Le président Macron et son gouvernement persistent à faire valoir la transition écologique pour poursuivre l’augmentation des taxes sur le carburant, alors qu’ils épargnent de ces taxes les gros pollueurs que sont les transports aériens et maritimes. Ils tentent de calmer la grogne par la menace, la répression, et des manœuvres dilatoires, dont une série de propositions démagogiques chiffrées à 500 millions d’euros, financées par la suppression de 800 millions d’euros de crédit d’impôt énergétique pour l’isolation des portes et fenêtres. Où manœuvres de diversion pour noyer le poisson, par des propositions de rencontres étalées sur trois mois pour inventorier les besoins des Français. Comme si ceux-ci ne les criaient pas assez fort depuis deux semaines. Cette politique hypocrite de la carotte et du bâton, loin d’apaiser la colère des Français contribue à l’amplifier. Le mépris et le cynisme du chef de l’État et de ses godillots sont à l’image de Carlos Ghosn, rémunéré à hauteur de 13 millions d’euros en 2017, symbole de la mondialisation et de la macronie, aujourd’hui arrêté au Japon pour fraude fiscale.

Si cette révolte a émergé de la fracture des territoires, elle a un dénominateur commun avec les luttes sociales qui ont jalonné le premier semestre de l’année 2018 : la politique antisociale menée par Macron depuis son arrivée au pouvoir. Son émergence hors des structures syndicales et politiques traditionnelles, sa nature, son organisation et son mode d’expression, interrogent sur la confiance qu’accorde aujourd’hui une majorité de Français aux syndicats et aux partis politiques. La défiance affichée sur les lieux de blocage envers ces appareils, mérite que l’on tente d’expliquer son origine.

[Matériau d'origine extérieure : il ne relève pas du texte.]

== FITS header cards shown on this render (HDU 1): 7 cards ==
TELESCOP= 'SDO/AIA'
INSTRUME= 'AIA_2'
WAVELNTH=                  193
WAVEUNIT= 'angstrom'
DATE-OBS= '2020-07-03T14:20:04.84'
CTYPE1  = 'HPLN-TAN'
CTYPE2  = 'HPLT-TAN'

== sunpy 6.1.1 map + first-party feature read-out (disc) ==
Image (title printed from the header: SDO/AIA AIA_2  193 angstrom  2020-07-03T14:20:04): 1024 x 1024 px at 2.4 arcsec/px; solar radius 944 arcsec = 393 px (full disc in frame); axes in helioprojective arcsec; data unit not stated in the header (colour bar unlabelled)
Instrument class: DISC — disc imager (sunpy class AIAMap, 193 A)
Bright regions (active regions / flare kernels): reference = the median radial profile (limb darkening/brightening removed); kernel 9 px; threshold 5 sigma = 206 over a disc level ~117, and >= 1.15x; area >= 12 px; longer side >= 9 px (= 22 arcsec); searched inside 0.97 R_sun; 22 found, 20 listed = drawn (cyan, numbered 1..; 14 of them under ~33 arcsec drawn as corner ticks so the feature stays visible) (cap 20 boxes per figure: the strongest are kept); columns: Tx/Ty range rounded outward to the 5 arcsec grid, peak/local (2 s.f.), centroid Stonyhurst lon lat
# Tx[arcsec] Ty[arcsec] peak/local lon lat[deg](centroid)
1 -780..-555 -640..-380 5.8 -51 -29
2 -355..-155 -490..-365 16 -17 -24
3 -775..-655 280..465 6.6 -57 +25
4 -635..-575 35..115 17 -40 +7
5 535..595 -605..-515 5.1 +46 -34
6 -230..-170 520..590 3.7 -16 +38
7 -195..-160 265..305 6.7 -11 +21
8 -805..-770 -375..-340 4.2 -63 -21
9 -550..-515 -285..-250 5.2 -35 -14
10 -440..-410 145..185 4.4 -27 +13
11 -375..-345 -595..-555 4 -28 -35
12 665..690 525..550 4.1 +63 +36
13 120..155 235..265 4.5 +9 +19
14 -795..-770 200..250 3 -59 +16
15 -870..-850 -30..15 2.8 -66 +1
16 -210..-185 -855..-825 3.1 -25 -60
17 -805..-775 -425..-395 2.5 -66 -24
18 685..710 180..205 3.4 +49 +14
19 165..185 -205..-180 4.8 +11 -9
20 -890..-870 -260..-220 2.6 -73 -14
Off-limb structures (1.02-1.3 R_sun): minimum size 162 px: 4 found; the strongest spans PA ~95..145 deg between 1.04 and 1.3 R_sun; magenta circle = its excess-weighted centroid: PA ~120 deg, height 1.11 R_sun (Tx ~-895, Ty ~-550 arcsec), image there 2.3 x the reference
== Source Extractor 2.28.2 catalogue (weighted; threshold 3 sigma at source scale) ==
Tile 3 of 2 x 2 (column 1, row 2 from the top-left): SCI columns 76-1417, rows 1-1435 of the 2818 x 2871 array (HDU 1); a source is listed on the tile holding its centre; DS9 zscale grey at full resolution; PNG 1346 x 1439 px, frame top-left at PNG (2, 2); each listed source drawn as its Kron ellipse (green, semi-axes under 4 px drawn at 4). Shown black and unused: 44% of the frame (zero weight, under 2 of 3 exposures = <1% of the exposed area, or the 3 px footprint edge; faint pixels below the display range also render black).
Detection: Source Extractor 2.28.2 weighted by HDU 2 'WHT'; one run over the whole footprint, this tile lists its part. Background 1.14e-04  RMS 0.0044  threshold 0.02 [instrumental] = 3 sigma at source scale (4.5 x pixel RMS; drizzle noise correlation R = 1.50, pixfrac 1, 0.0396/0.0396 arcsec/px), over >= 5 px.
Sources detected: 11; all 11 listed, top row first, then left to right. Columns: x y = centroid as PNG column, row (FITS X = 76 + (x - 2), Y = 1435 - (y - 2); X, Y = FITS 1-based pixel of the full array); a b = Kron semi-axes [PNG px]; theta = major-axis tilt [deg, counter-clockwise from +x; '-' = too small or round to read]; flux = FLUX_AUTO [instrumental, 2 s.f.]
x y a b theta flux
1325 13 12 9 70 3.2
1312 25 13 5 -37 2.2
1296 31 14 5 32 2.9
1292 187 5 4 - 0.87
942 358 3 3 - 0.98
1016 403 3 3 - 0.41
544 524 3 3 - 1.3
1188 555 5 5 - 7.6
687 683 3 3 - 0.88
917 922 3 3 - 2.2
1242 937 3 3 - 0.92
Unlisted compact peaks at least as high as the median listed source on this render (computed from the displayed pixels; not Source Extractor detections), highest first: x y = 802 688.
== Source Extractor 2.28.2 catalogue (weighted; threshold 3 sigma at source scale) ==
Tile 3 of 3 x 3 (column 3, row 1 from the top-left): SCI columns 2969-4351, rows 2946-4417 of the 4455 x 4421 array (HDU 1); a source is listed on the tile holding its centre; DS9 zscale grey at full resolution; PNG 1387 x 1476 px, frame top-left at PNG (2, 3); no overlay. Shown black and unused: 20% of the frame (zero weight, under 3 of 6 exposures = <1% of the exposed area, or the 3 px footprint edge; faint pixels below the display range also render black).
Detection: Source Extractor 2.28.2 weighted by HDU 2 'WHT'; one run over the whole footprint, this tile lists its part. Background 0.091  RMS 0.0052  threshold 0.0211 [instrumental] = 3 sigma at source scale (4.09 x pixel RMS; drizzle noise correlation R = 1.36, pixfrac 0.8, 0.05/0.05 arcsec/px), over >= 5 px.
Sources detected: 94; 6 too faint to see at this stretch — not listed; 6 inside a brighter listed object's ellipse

Défiance envers les syndicats dits réformistes qui comme la CFDT, ont cautionné toutes les mesures antisociales prises par Valls et Macron durant la mandature d’Hollande. Défiance envers les syndicats traditionnellement à la pointe des luttes syndicales, incapables de s’unir pour s’opposer à la casse du Code du travail, au démantèlement des services publics, à la baisse du pouvoir d’achat.

Défiance envers les partis politiques, qui comme le Parti socialiste, ont trahi leurs engagements électoraux et voté à Bruxelles, tous les textes exigeant de la France la réforme du Code du travail, la privatisation des aéroports, le démantèlement des services publics, les politiques d’austérité pratiquées par Sarkozy, Hollande et Macron. D’où est issue la majorité des ministres macronistes, si non du Parti socialiste et de la droite libérale ? Une droite aujourd’hui déchirée, mais qui au cours de la campagne électorale de 2017, disputait à la REM les mesures antisociales proposées dans son programme. Quant à la France insoumise, principal parti d’opposition à la macronie, le manque de discernement de Jean-Luc Mélenchon, tombé dans le piège tendu par le pouvoir lors des perquisitions, hors norme, effectuées dans le cadre d’une simple procédure judiciaire, crée un profond malaise et des doutes chez un grand nombre d’électeurs de gauche. Reste le Rassemblement national, ex-FN, dont les perspectives d’une France xénophobe, repliée sur elle-même, rebutent la grande majorité des Français.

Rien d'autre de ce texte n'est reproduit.